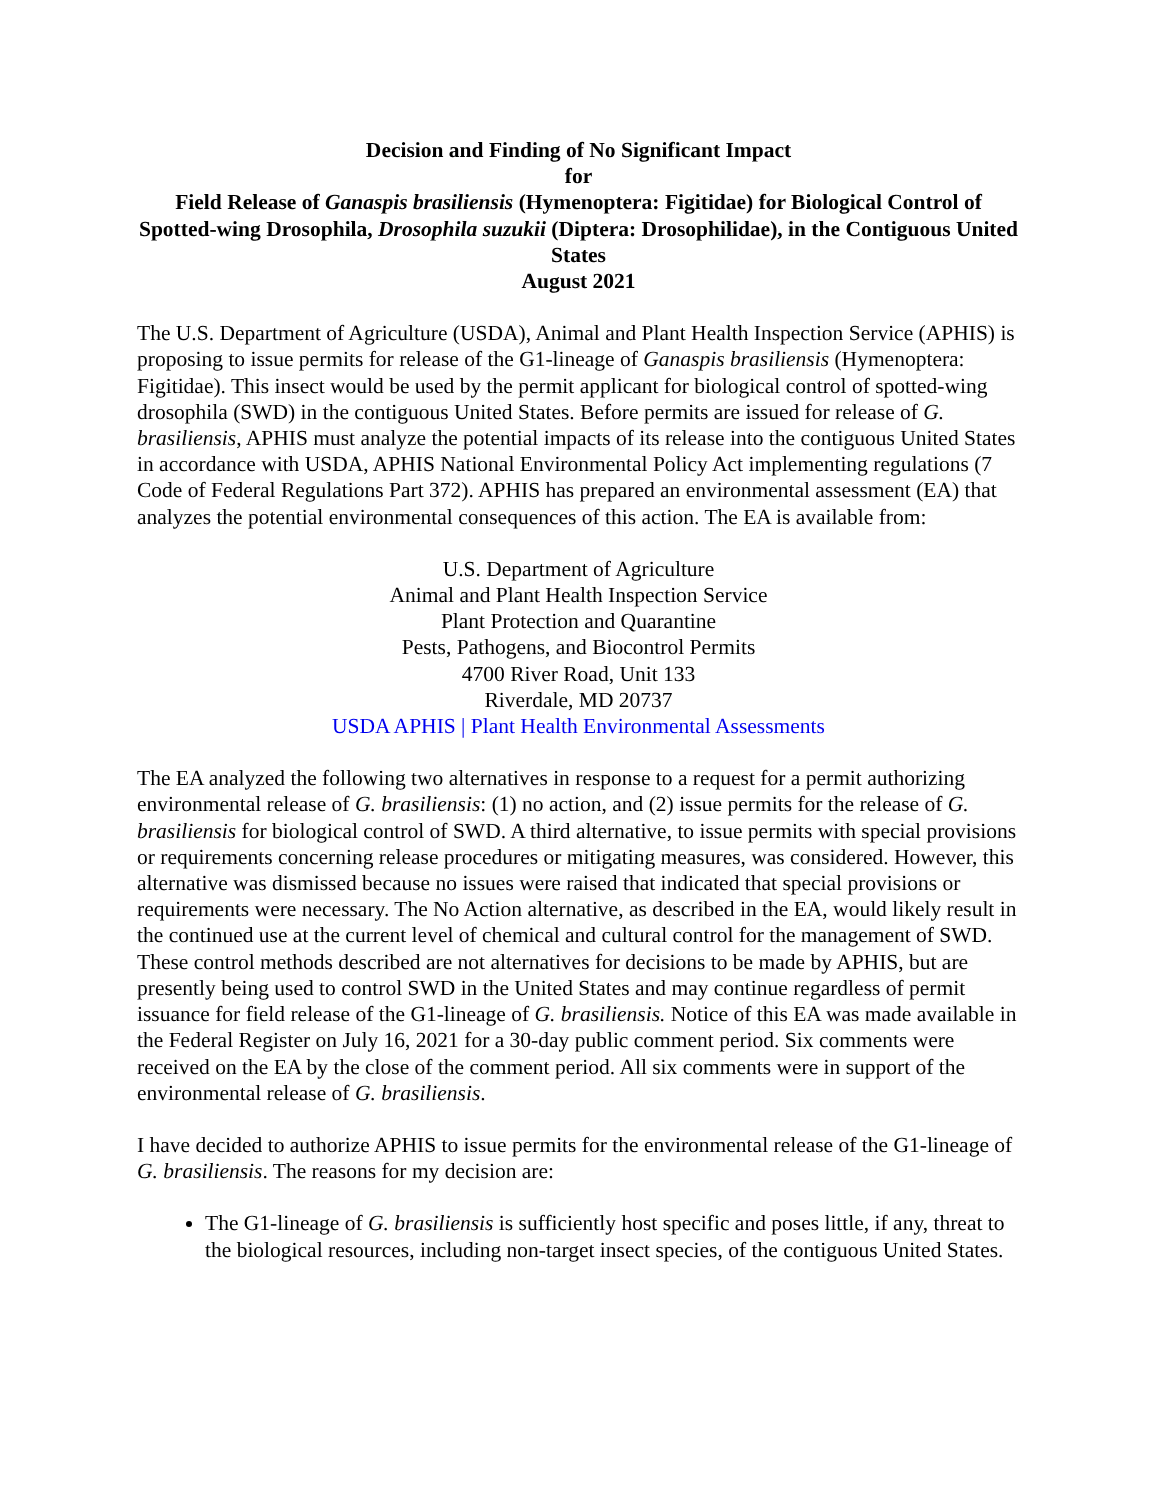Decision and Finding of No Significant Impact
for
Field Release of Ganaspis brasiliensis (Hymenoptera: Figitidae) for Biological Control of Spotted-wing Drosophila, Drosophila suzukii (Diptera: Drosophilidae), in the Contiguous United States
August 2021
The U.S. Department of Agriculture (USDA), Animal and Plant Health Inspection Service (APHIS) is proposing to issue permits for release of the G1-lineage of Ganaspis brasiliensis (Hymenoptera: Figitidae). This insect would be used by the permit applicant for biological control of spotted-wing drosophila (SWD) in the contiguous United States. Before permits are issued for release of G. brasiliensis, APHIS must analyze the potential impacts of its release into the contiguous United States in accordance with USDA, APHIS National Environmental Policy Act implementing regulations (7 Code of Federal Regulations Part 372). APHIS has prepared an environmental assessment (EA) that analyzes the potential environmental consequences of this action. The EA is available from:
U.S. Department of Agriculture
Animal and Plant Health Inspection Service
Plant Protection and Quarantine
Pests, Pathogens, and Biocontrol Permits
4700 River Road, Unit 133
Riverdale, MD 20737
USDA APHIS | Plant Health Environmental Assessments
The EA analyzed the following two alternatives in response to a request for a permit authorizing environmental release of G. brasiliensis: (1) no action, and (2) issue permits for the release of G. brasiliensis for biological control of SWD. A third alternative, to issue permits with special provisions or requirements concerning release procedures or mitigating measures, was considered. However, this alternative was dismissed because no issues were raised that indicated that special provisions or requirements were necessary. The No Action alternative, as described in the EA, would likely result in the continued use at the current level of chemical and cultural control for the management of SWD. These control methods described are not alternatives for decisions to be made by APHIS, but are presently being used to control SWD in the United States and may continue regardless of permit issuance for field release of the G1-lineage of G. brasiliensis. Notice of this EA was made available in the Federal Register on July 16, 2021 for a 30-day public comment period. Six comments were received on the EA by the close of the comment period. All six comments were in support of the environmental release of G. brasiliensis.
I have decided to authorize APHIS to issue permits for the environmental release of the G1-lineage of G. brasiliensis. The reasons for my decision are:
The G1-lineage of G. brasiliensis is sufficiently host specific and poses little, if any, threat to the biological resources, including non-target insect species, of the contiguous United States.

_ACTIVITY_. Write out all of the data above exactly, pictures excluded.

_RESULT FOR THIS TASK_.
Decision and Finding of No Significant Impact
for
Field Release of Ganaspis brasiliensis (Hymenoptera: Figitidae) for Biological Control of Spotted-wing Drosophila, Drosophila suzukii (Diptera: Drosophilidae), in the Contiguous United States
August 2021
The U.S. Department of Agriculture (USDA), Animal and Plant Health Inspection Service (APHIS) is proposing to issue permits for release of the G1-lineage of Ganaspis brasiliensis (Hymenoptera: Figitidae). This insect would be used by the permit applicant for biological control of spotted-wing drosophila (SWD) in the contiguous United States. Before permits are issued for release of G. brasiliensis, APHIS must analyze the potential impacts of its release into the contiguous United States in accordance with USDA, APHIS National Environmental Policy Act implementing regulations (7 Code of Federal Regulations Part 372). APHIS has prepared an environmental assessment (EA) that analyzes the potential environmental consequences of this action. The EA is available from:
U.S. Department of Agriculture
Animal and Plant Health Inspection Service
Plant Protection and Quarantine
Pests, Pathogens, and Biocontrol Permits
4700 River Road, Unit 133
Riverdale, MD 20737
USDA APHIS | Plant Health Environmental Assessments
The EA analyzed the following two alternatives in response to a request for a permit authorizing environmental release of G. brasiliensis: (1) no action, and (2) issue permits for the release of G. brasiliensis for biological control of SWD. A third alternative, to issue permits with special provisions or requirements concerning release procedures or mitigating measures, was considered. However, this alternative was dismissed because no issues were raised that indicated that special provisions or requirements were necessary. The No Action alternative, as described in the EA, would likely result in the continued use at the current level of chemical and cultural control for the management of SWD. These control methods described are not alternatives for decisions to be made by APHIS, but are presently being used to control SWD in the United States and may continue regardless of permit issuance for field release of the G1-lineage of G. brasiliensis. Notice of this EA was made available in the Federal Register on July 16, 2021 for a 30-day public comment period. Six comments were received on the EA by the close of the comment period. All six comments were in support of the environmental release of G. brasiliensis.
I have decided to authorize APHIS to issue permits for the environmental release of the G1-lineage of G. brasiliensis. The reasons for my decision are:
The G1-lineage of G. brasiliensis is sufficiently host specific and poses little, if any, threat to the biological resources, including non-target insect species, of the contiguous United States.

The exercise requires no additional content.